A consumer-rights group wants New York Gov. Andrew Cuomo to remove Google’s executive chairman from his appointed position on a panel charged with advising the state on proposed spending on school technology. The group cites what it sees as the online-services company’s weaknesses in protecting student privacy.

In a letter to the governor, Consumer Watchdog, an organization that advocates its positions in the courts and through public campaigns, argues that Cuomo should remove Google’s Eric Schmidt from the New York Smart Schools Commission and block the company from providing technology through a proposed $2 billion state technology plan.

“[A]llowing one person from the gargantuan company that so dominates the Internet to play a primary role in shaping the policy is unfair and wrong,” the organization wrote on April 21.

The advocacy group also warns of Google’s growing political presence in Washington, and argues that it has a record of shaping technology policy to its own benefit. The group maintains that allowing Google to have a presence on the commission would give it potentially inappropriate sway over spending through the governor’s plan.

In January, Cuomo announced that he would call on state voters to approve a $2 billion bond to support school technology projects around the state.
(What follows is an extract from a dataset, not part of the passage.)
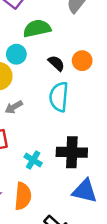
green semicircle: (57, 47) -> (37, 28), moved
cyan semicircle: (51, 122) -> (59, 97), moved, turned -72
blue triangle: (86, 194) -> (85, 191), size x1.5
The measure would have among its goals improving infrastructure, reducing disparities in technology access between schools, using tech for improved teacher training, building students’ workforce skills, and promoting better communication between parents and teachers. The smart-schools commission is charged with providing advice to the state on how best to invest the money, the governor’s office has said.

Consumer Watchdog cites concerns raised by privacy advocates about Google’s practices, pointing to an Education Week story that describes a federal court case in which the company acknowledges having scanned the contents of millions of email messages sent and received by students using the company’s Apps for Education tool suite.

The lawsuit also accuses Google of having built “surreptitious” profiles of Apps for Education users that could be used for targeted ads. (A Google spokeswoman at the time told EdWeek that the company scans and indexes emails of all Apps for Education users for purposes that include advertising. But the company said the results of its data mining are not used to actually target ads to Apps for Education users unless they choose to receive them.) 

Google recently announced that it was amending the terms of its service and its privacy policies, a change that makes it more explicit that the company analyzes private data, including emails sent and received using its Gmail service, for a number of purposes, including the delivery of targeted ads.

The Consumer Watchdog letter comes as New York state has faced data-privacy concerns on a different front. New York lawmakers recently approved legislation that had the effect of terminating the state’s work with the data organization inBloom, after hearing concerns about the group’s ability to protect student information. InBloom officials later announced plans to phase out their operations over time.

Google’s press office declined comment to EdWeek on the Consumer Watchdog letter, and Cuomo’s office has not yet offered a response.

[UPDATE (April 30): New York state officials recently approved legislation creating a chief privacy officer to work with local districts and focus on protecting student information. A group of parents’ activists, local school board members, and others have written a letter this week state education commissioner John King and the board of regents, asking that they appoint an “independent privacy advocate” for that position, rather than someone inside the state department of education, or from the business world. The letter also calls for the state to take other steps, including making public contracts in which the state is providing “personal student data” to vendors and other third parties.]